El panteísmo ha sido condenado por la Iglesia, pero solo como ideología, no como vivencia o anhelo de unión total con Dios. No es cuestión de contornear existencias, aquilatar naturalezas o encajar personalidades, sino de saciar nuestro inconmensurable deseo de comprender nuestra propia existencia y de fundir en un fuerte abrazo la fluctuante nimiedad que somos con la plenitud de un Dios a quien hemos aprendido a llamar “padre”.

Uno podría incluso ir por la vida comportándose como un desquiciado depredador, que se sirve sin cortapisas de todo lo que le place, o como un generoso repartidor de bondades, sin pararse a pensar ni siquiera un momento en un ser trascendente o en Dios. Seguro que el particular desarrollo vital de ambos le impondrá al primero un tributo reparador e inundará al segundo de gracia, pues el hecho de vivir comporta una justicia insobornable. De ahí que no importe el aparente desapego de un Dios que, sin embargo, palpita en el corazón de todo ser humano. De hecho, lo trascendente está tan inserto en lo inmanente que al depredador lo catalogamos como “endemoniado” mientras al bondadoso lo valoramos como “místico”.

Hucha del Domund

Proyección de la humanización

El anhelo de fusión mística con Dios presupone un largo recorrido de humanización. Solo siendo plenamente humano, uno puede abrazarse a un Dios, abrazo que se realiza en dimensión de encarnación. De ahí que la cruz y la resurrección de Jesús, carne trémula que reverbera, sean componentes esenciales del encuentro amoroso que se da en la vivencia mística de la omnímoda presencia de Dios en todo y en todos.

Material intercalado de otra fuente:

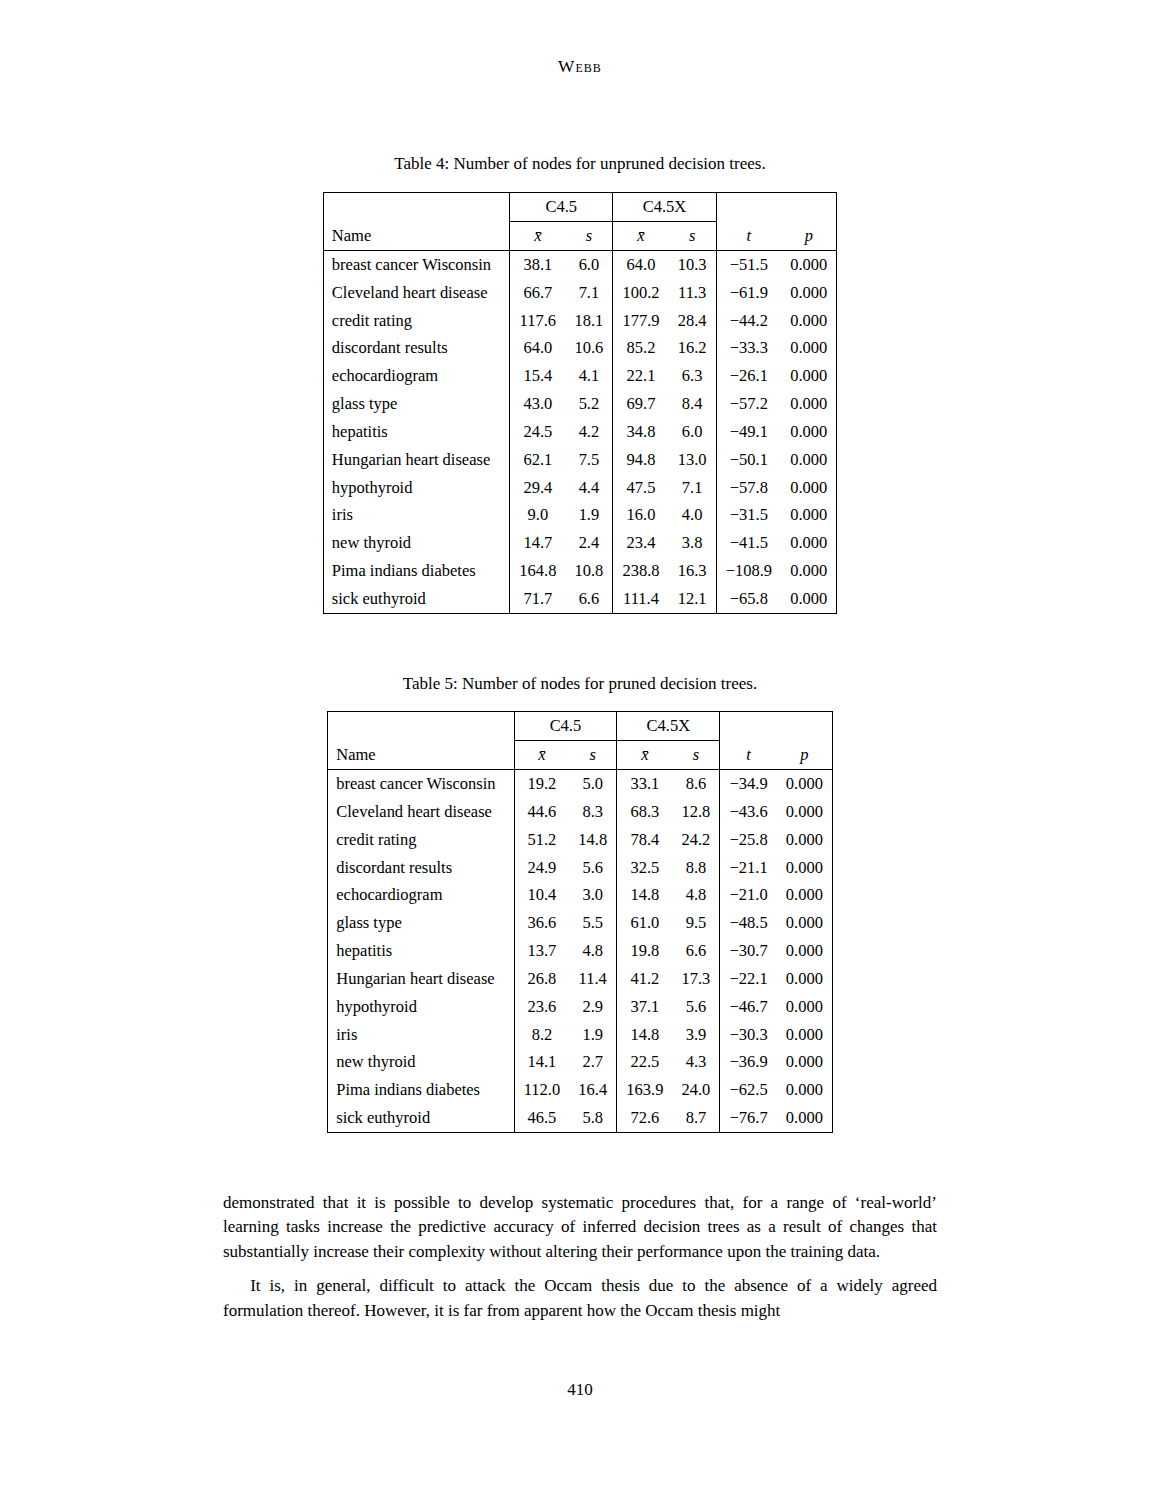Webb
Table 4: Number of nodes for unpruned decision trees.
| | C4.5 | C4.5X | | |
| --- | --- | --- | --- | --- |
| Name | x̄ | s | x̄ | s | t | p |
| breast cancer Wisconsin | 38.1 | 6.0 | 64.0 | 10.3 | − 51.5 | 0.000 |
| Cleveland heart disease | 66.7 | 7.1 | 100.2 | 11.3 | − 61.9 | 0.000 |
| credit rating | 117.6 | 18.1 | 177.9 | 28.4 | − 44.2 | 0.000 |
| discordant results | 64.0 | 10.6 | 85.2 | 16.2 | − 33.3 | 0.000 |
| echocardiogram | 15.4 | 4.1 | 22.1 | 6.3 | − 26.1 | 0.000 |
| glass type | 43.0 | 5.2 | 69.7 | 8.4 | − 57.2 | 0.000 |
| hepatitis | 24.5 | 4.2 | 34.8 | 6.0 | − 49.1 | 0.000 |
| Hungarian heart disease | 62.1 | 7.5 | 94.8 | 13.0 | − 50.1 | 0.000 |
| hypothyroid | 29.4 | 4.4 | 47.5 | 7.1 | − 57.8 | 0.000 |
| iris | 9.0 | 1.9 | 16.0 | 4.0 | − 31.5 | 0.000 |
| new thyroid | 14.7 | 2.4 | 23.4 | 3.8 | − 41.5 | 0.000 |
| Pima indians diabetes | 164.8 | 10.8 | 238.8 | 16.3 | − 108.9 | 0.000 |
| sick euthyroid | 71.7 | 6.6 | 111.4 | 12.1 | − 65.8 | 0.000 |
Table 5: Number of nodes for pruned decision trees.
| | C4.5 | C4.5X | | |
| --- | --- | --- | --- | --- |
| Name | x̄ | s | x̄ | s | t | p |
| breast cancer Wisconsin | 19.2 | 5.0 | 33.1 | 8.6 | − 34.9 | 0.000 |
| Cleveland heart disease | 44.6 | 8.3 | 68.3 | 12.8 | − 43.6 | 0.000 |
| credit rating | 51.2 | 14.8 | 78.4 | 24.2 | − 25.8 | 0.000 |
| discordant results | 24.9 | 5.6 | 32.5 | 8.8 | − 21.1 | 0.000 |
| echocardiogram | 10.4 | 3.0 | 14.8 | 4.8 | − 21.0 | 0.000 |
| glass type | 36.6 | 5.5 | 61.0 | 9.5 | − 48.5 | 0.000 |
| hepatitis | 13.7 | 4.8 | 19.8 | 6.6 | − 30.7 | 0.000 |
| Hungarian heart disease | 26.8 | 11.4 | 41.2 | 17.3 | − 22.1 | 0.000 |
| hypothyroid | 23.6 | 2.9 | 37.1 | 5.6 | − 46.7 | 0.000 |
| iris | 8.2 | 1.9 | 14.8 | 3.9 | − 30.3 | 0.000 |
| new thyroid | 14.1 | 2.7 | 22.5 | 4.3 | − 36.9 | 0.000 |
| Pima indians diabetes | 112.0 | 16.4 | 163.9 | 24.0 | − 62.5 | 0.000 |
| sick euthyroid | 46.5 | 5.8 | 72.6 | 8.7 | − 76.7 | 0.000 |
demonstrated that it is possible to develop systematic procedures that, for a range of ‘real-world’ learning tasks increase the predictive accuracy of inferred decision trees as a result of changes that substantially increase their complexity without altering their performance upon the training data.
It is, in general, difficult to attack the Occam thesis due to the absence of a widely agreed formulation thereof. However, it is far from apparent how the Occam thesis might
410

Si la contemplación sosegada de la naturaleza lleva a extasiarse por su deslumbrante belleza, mirar a cualquier hombre, incluso al más contrahecho y nauseabundo, nos adentra en la trascendencia absoluta y nos empapa de gracia divina. Quien sea capaz de orillar su propio egoísmo y de dejarse seducir por la belleza de las cosas y de las personas experimenta la dulzura mística del íntimo abrazo con un Dios cuyo rostro se refleja en cada cosa y, más, en cada ser humano.

“Mil gracias derramando…”, susurraron las cosas al oído del poeta místico sobre el amado deseado, invitándolo a gozarse en ellas. “¿Dónde está Dios?”, gritan desesperados los desengañados de la vida y los vapuleados por ella. Son interrogantes que ahogan la sensibilidad mística que percibe el amoroso susurro divino de las cosas y, en especial, del corazón de los hombres. Dios está en ti, en tu angustia y en tu dolor, abrazándote tan fuerte que jamás podrás zafarte de su bondad, aunque pongas en el empeño toda la fuerza corrosiva de tu libre voluntad.

Puertas del Infierno

Pincelada circunstancial

En referencia al momento presente, digamos que la “Amazonía” nos trae bocanadas de aire fresco y esperanza de primavera; que los incendios de Barcelona son “bocas de infierno” y que las monedas que hoy se depositan en las huchas del Domund son sonrisas y gracias en vuelo directo de una nación a otra, de un continente a otro.